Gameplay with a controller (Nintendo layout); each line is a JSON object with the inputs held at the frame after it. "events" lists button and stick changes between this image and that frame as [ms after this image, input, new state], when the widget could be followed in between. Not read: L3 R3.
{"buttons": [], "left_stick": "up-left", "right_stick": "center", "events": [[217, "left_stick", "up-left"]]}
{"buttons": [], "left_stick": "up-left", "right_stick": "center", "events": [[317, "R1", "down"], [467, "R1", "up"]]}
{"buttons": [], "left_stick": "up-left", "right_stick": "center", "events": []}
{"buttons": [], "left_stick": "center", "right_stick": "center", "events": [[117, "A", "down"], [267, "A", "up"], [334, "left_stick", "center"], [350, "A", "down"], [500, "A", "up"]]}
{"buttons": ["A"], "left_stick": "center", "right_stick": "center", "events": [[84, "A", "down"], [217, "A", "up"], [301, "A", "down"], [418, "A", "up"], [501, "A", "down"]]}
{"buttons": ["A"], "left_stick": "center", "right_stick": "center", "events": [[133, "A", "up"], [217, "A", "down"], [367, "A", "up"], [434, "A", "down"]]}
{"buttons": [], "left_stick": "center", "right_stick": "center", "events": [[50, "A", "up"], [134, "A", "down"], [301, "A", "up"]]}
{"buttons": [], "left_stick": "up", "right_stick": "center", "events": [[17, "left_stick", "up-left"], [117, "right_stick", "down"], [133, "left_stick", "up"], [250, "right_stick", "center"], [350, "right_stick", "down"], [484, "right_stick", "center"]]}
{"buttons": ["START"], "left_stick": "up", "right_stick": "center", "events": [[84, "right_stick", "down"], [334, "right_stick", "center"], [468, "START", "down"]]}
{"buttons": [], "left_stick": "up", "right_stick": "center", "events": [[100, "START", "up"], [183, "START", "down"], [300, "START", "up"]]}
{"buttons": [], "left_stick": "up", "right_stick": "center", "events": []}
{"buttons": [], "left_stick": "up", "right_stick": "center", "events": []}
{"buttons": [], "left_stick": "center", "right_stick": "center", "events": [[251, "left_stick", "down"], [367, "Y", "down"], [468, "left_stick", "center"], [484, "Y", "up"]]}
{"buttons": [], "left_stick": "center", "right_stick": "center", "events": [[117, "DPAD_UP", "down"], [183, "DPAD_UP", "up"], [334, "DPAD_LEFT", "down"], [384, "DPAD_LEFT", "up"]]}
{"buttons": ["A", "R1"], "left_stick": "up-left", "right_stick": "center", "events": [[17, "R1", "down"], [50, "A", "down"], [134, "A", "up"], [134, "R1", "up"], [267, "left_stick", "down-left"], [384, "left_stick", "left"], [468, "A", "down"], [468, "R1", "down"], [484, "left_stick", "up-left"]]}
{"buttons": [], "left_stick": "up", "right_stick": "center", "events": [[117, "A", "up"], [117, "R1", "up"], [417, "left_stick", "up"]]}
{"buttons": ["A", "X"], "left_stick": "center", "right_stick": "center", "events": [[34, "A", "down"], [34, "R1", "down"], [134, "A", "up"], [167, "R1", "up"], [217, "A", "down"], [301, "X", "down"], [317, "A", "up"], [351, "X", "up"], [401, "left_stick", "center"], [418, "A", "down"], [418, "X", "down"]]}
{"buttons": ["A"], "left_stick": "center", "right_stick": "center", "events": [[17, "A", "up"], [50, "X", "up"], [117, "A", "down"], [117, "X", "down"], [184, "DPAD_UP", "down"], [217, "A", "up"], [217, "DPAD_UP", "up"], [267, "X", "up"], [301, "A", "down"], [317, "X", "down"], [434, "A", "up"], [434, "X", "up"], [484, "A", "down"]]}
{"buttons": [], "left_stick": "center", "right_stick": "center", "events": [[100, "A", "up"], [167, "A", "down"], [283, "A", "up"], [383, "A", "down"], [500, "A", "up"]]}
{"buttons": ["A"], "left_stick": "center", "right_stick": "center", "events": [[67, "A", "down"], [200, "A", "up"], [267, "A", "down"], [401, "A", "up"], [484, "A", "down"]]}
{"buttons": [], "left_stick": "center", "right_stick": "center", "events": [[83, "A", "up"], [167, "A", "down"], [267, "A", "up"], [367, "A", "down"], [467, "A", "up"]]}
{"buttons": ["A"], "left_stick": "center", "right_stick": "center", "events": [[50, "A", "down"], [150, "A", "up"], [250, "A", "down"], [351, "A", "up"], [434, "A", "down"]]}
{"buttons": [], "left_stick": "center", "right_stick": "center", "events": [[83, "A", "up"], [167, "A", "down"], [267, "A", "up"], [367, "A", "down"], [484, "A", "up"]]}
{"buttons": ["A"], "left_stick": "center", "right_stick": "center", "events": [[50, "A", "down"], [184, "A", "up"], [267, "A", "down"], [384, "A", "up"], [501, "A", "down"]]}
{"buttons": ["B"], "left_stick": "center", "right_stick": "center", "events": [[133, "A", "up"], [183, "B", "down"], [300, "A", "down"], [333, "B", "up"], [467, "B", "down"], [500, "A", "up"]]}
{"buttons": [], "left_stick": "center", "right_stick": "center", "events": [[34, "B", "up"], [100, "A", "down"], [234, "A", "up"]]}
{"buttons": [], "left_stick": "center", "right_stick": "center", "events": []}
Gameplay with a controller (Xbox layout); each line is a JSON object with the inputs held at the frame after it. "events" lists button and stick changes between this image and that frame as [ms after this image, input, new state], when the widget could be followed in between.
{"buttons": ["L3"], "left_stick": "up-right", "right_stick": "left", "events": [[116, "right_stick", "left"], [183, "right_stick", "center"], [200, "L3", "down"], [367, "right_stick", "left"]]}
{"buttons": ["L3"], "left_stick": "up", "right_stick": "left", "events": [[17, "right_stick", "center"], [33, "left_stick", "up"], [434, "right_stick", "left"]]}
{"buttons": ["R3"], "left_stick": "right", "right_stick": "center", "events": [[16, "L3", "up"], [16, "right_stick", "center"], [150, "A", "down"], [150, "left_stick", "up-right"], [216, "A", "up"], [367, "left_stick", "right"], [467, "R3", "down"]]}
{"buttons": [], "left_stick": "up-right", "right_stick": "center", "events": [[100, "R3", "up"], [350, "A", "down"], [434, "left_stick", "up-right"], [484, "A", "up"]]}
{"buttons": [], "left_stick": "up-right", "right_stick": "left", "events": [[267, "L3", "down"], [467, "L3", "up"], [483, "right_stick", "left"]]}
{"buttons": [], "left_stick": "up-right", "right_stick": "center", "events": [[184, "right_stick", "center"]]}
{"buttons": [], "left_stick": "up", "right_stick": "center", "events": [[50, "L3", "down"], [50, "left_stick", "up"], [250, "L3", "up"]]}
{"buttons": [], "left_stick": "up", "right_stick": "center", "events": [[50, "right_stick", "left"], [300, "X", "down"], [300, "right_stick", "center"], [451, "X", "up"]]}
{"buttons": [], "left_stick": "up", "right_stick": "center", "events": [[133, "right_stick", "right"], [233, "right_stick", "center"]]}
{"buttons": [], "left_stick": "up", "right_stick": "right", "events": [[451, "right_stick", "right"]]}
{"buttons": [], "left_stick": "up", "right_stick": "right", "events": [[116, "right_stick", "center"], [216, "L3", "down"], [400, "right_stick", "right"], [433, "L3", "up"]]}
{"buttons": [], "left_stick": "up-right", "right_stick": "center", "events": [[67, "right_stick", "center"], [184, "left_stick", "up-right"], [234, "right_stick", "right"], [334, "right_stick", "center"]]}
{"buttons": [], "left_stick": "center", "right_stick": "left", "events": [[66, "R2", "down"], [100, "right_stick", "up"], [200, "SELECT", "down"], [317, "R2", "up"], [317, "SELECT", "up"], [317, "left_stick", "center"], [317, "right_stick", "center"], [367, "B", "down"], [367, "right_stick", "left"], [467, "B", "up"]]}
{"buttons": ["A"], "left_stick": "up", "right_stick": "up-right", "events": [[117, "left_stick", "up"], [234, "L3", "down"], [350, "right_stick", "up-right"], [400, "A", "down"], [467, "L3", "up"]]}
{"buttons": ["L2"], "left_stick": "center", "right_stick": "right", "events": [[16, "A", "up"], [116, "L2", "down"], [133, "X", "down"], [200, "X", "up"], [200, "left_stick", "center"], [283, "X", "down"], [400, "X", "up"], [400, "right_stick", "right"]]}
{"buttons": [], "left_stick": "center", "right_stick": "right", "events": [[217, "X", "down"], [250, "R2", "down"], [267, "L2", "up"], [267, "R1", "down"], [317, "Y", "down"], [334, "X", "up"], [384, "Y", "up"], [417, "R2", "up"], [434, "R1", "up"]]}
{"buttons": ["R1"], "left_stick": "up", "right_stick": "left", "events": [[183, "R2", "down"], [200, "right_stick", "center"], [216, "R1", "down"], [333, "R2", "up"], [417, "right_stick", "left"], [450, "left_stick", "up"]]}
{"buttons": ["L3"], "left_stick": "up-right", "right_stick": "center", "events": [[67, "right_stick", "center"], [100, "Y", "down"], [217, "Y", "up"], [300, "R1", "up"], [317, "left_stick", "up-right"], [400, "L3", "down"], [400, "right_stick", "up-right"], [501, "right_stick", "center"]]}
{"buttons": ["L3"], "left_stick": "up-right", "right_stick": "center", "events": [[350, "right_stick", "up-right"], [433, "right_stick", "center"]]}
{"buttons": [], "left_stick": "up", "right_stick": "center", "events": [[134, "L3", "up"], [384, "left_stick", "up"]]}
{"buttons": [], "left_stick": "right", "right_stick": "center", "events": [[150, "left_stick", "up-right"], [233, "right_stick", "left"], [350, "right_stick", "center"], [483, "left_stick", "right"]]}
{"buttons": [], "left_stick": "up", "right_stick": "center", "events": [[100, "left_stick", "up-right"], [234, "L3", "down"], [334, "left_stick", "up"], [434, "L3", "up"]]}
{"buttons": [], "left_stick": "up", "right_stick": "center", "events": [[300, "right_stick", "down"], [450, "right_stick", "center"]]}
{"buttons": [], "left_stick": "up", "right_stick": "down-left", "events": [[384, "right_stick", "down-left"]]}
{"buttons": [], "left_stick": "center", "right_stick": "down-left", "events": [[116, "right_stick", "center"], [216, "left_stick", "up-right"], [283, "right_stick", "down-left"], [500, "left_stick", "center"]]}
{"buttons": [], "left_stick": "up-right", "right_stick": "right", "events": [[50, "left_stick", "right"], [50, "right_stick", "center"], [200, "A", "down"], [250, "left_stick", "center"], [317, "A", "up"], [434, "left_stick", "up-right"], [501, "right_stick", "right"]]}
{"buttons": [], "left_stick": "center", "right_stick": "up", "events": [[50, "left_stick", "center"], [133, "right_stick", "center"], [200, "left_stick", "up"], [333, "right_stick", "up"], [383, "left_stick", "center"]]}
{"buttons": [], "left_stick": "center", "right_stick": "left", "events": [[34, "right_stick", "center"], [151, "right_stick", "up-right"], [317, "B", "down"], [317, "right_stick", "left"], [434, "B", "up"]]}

## What to do
Lines holding "START" are the ones to copy; find all of them in the listing.

## Answer section
{"buttons": ["START"], "left_stick": "up", "right_stick": "center", "events": [[84, "right_stick", "down"], [334, "right_stick", "center"], [468, "START", "down"]]}
{"buttons": [], "left_stick": "up", "right_stick": "center", "events": [[100, "START", "up"], [183, "START", "down"], [300, "START", "up"]]}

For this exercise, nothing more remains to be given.